Eu égard aux évolutions en cours dans le monde de la cryptos, le gouvernement n’a pas cru nécessaire de faire évoluer le cadre législatif et réglementaire. Au contraire, il aurait fermé les yeux un moment sur les activités des sociétés qu’il qualifie aujourd’hui d’illégal et faisant la collecte « illicite » des fonds par appel public à l’épargne. Le gouvernement et ces sociétés se sont certainement livrés au jeu du chat et la souris. Au lieu d’inviter après coups les promoteurs à rembourser aux victimes leur argent, le Minfi aurait dû initier une campagne d’explication à l’adresse de l’opinion et lui donner les moyens d’apprécier le trading sur la crypto. Il aurait dû informer les investisseurs qui ne sont pas des mineurs qu’il n’y a pas de trading sans risque de perte. S’il peut être un facteur de fraude, s’il peut servir dans les réseaux terroristes et de blanchiment d’argent, la monnaie virtuelle est avant tout un moyen d’échange, elle permet d’acheter des biens de consommation et de service. Dans de nombreux pays du monde, le taux de transactions réalisées en devises virtuelles est en augmentation croissante. Pour combien de temps le Cameroun et la sous région resteront en marge de ce phénomène ?

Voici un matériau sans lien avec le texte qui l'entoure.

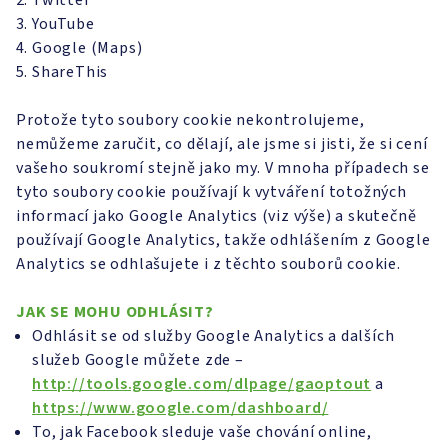
Twitter
YouTube
Google (Maps)
ShareThis
Protože tyto soubory cookie nekontrolujeme,
nemůžeme zaručit, co dělají, ale jsme si jisti, že si cení
vašeho soukromí stejně jako my. V mnoha případech se
tyto soubory cookie používají k vytváření totožných
informací jako Google Analytics (viz výše) a skutečně
používají Google Analytics, takže odhlášením z Google
Analytics se odhlašujete i z těchto souborů cookie.
JAK SE MOHU ODHLÁSIT?
Odhlásit se od služby Google Analytics a dalších
služeb Google můžete zde –
http://tools.google.com/dlpage/gaoptout
a
https://www.google.com/dashboard/
To, jak Facebook sleduje vaše chování online,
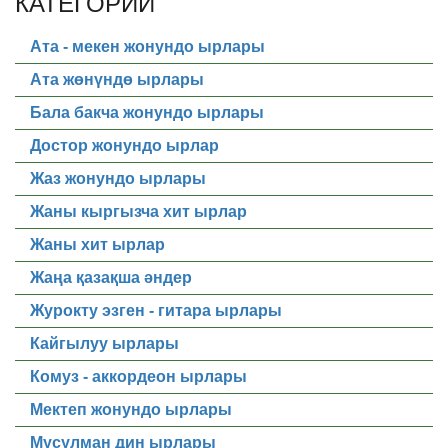
КАТЕГОРИИ
Ата - мекен жонундо ырлары
Ата жөнүндө ырлары
Бала бакча жонундо ырлары
Достор жонундо ырлар
Жаз жонундо ырлары
Жаны кыргызча хит ырлар
Жаны хит ырлар
Жаңа қазақша әндер
Журокту эзген - гитара ырлары
Кайгылуу ырлары
Комуз - аккордеон ырлары
Мектеп жонундо ырлары
Мусулман дин ырлары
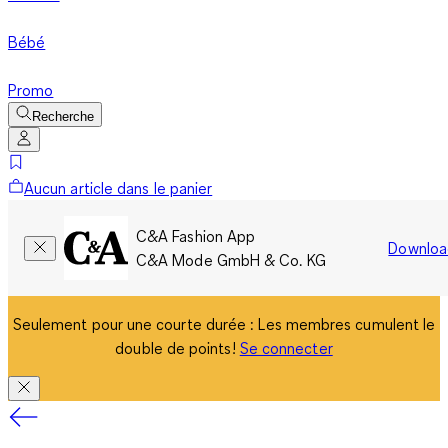
Bébé
Promo
Recherche
Aucun article dans le panier
C&A Fashion App
Downloa
C&A Mode GmbH & Co. KG
Seulement pour une courte durée : Les membres cumulent le
double de points!
Se connecter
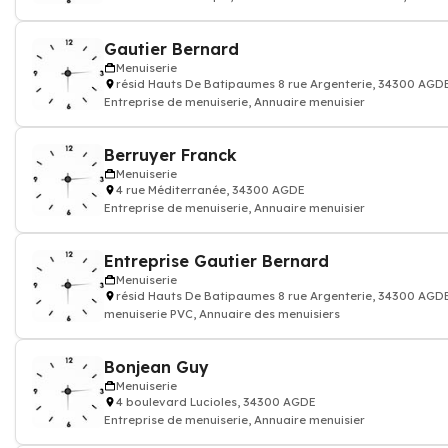
des menuisiers...
Gautier Bernard
Menuiserie
résid Hauts De Batipaumes 8 rue Argenterie, 34300 AGD
Entreprise de menuiserie, Annuaire menuisier
Berruyer Franck
Menuiserie
4 rue Méditerranée, 34300 AGDE
Entreprise de menuiserie, Annuaire menuisier
Entreprise Gautier Bernard
Menuiserie
résid Hauts De Batipaumes 8 rue Argenterie, 34300 AGD
menuiserie PVC, Annuaire des menuisiers
Bonjean Guy
Menuiserie
4 boulevard Lucioles, 34300 AGDE
Entreprise de menuiserie, Annuaire menuisier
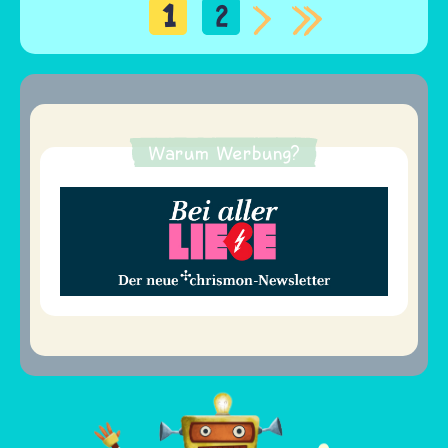
1
2
Seitennummerierung
Warum Werbung?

Agrément, l’indispensable outil de sécurité
Pour d’engager la procédure de demande d’agrément, les préalables en ce qui concerne la personne morale sont entre autres la garantie de l’organisation de la société requérante, ses moyens humains, financiers, techniques, l’expérience et la moralité de ses dirigeants. Elle doit en outre adopter des dispositions en vue de garantir en toutes circonstances la sécurité des opérations effectuées pour le compte de ses clients. Le dossier doit pouvoir renseigner sur le programme d’activités du requérant. Le dirigeant social est également tenu de solliciter l’agrément. Il ne doit pas avoir fait l’objet auparavant d’aucune « interdiction de gérer, de diriger ou d’administrer une entreprise ni d’aucune condamnation pour crime. » La personne morale et la personne physique in fine s’engagent à respecter leurs obligations réglementaires. L’agrément est donc une mesure sécuritaire indispensable qui permet au gendarme du marché financier d’assurer une surveillance efficace des intermédiaires et leurs activités. Conformément à ses missions, la Cosumaf doit prévenir toutes actions, omissions et manœuvres contraires à l’intérêt général du marché ou préjudiciables aux droits des épargnants.